It's more than just every line. Devel::Cover tests every line, every branch (if/else, etc.), and every conditional (A or B or C).
In my view it's great for reminding one to test edge cases. How often do we write something along the lines of:
some_function() or die;
my $variable ||= 42;
How many test suites actually test that the die happens, or test the case where the variable doesn't get set in advance? In using Devel::Cover just a little, I've been more thoughtful about where and how I sprinkle defensive logic and I've also made a point of testing to ensure the defenses actually hold in practice.
-xdg
postscript: my "test that die happens" comment is poorly phrased, probably a bad example, and justly critiqued below by belg4mit. As adrianh and stvn suggest, the coverage test is really testing the or part and whether some_function is falsifiable, not whether die works. If the code coverage tells us that the die phrase is never executed, it's a reminder that we're making an assumption (that some_function might return false), but not testing that assumption.
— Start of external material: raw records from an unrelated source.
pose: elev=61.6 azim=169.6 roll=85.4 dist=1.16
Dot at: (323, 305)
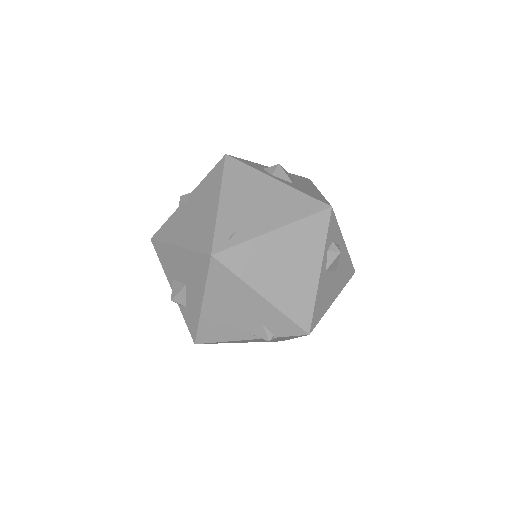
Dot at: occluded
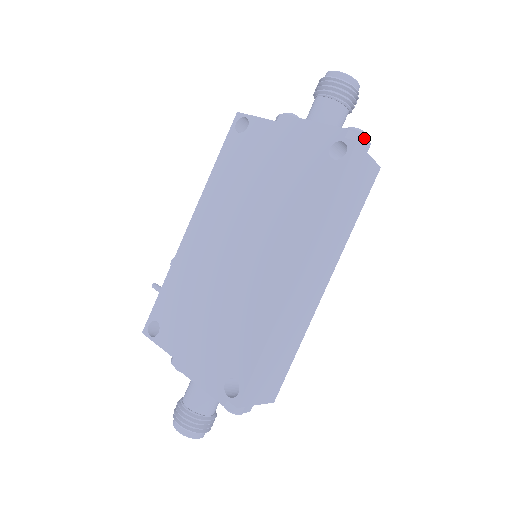
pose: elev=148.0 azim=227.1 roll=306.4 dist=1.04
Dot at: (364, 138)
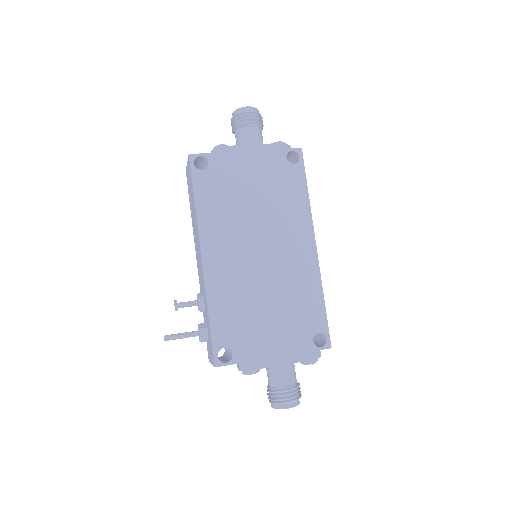
Dot at: (290, 146)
In practice, the coverage test for some_function itself would probably show that there are untested failure cases that explain why some_function never returns false.
Code posted by xdg on PerlMonks is public domain. It has no warranties, express or implied. Posted code may not have been tested. Use at your own risk.
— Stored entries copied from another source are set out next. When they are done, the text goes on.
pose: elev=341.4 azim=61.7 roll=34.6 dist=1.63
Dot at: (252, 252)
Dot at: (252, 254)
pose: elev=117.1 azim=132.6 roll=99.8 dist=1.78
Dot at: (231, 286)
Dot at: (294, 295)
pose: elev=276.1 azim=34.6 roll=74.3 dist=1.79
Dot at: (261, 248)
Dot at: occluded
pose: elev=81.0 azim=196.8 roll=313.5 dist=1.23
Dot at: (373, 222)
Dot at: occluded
| [reply] [d/l] [select] |
That may just be a stupid example, but testing that die happens?! Why on Bob's less than green Earth would you
nay should you do that? Testing your code should not
ammount to testing the local perl installation.
--
I'm not belgian but I play one on TV.
| [reply] |
That may just be a stupid example, but testing that die happens?! Why on Bob's less than green Earth would you nay should you do that?
Because testing the case when some_function() returns false is useful. What should happen? Should the program exit? Should the exception be caught? Is a false return value even possible?
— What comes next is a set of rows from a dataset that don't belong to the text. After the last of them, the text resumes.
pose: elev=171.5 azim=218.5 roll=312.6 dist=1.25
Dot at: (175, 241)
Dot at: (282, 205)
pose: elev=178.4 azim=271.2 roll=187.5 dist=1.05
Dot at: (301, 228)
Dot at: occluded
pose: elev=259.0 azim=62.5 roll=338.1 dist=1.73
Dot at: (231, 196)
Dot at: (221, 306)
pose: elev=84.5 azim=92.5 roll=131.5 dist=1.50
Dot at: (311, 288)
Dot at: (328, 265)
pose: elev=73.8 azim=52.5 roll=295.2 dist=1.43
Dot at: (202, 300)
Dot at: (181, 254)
The whole reason I wrote Test::Exception was to make testing this sort of thing easier :-)
| [reply] |
That may just be a stupid example, but testing that die happens?! Why on Bob's less than green Earth would you nay should you do that? Testing your code should not ammount to testing the local perl installation.
I think you misunderstood. The idea is not to test that die happened, but to test that in certain exceptional circumstances, your code will die. The errors you throw/return/raise and the conditions that lead to that happening, are just as much a part of your code as the rest of it.
Not testing how your code handles an error, would be like an automaker just assuming the airbags, and crumple free zones work.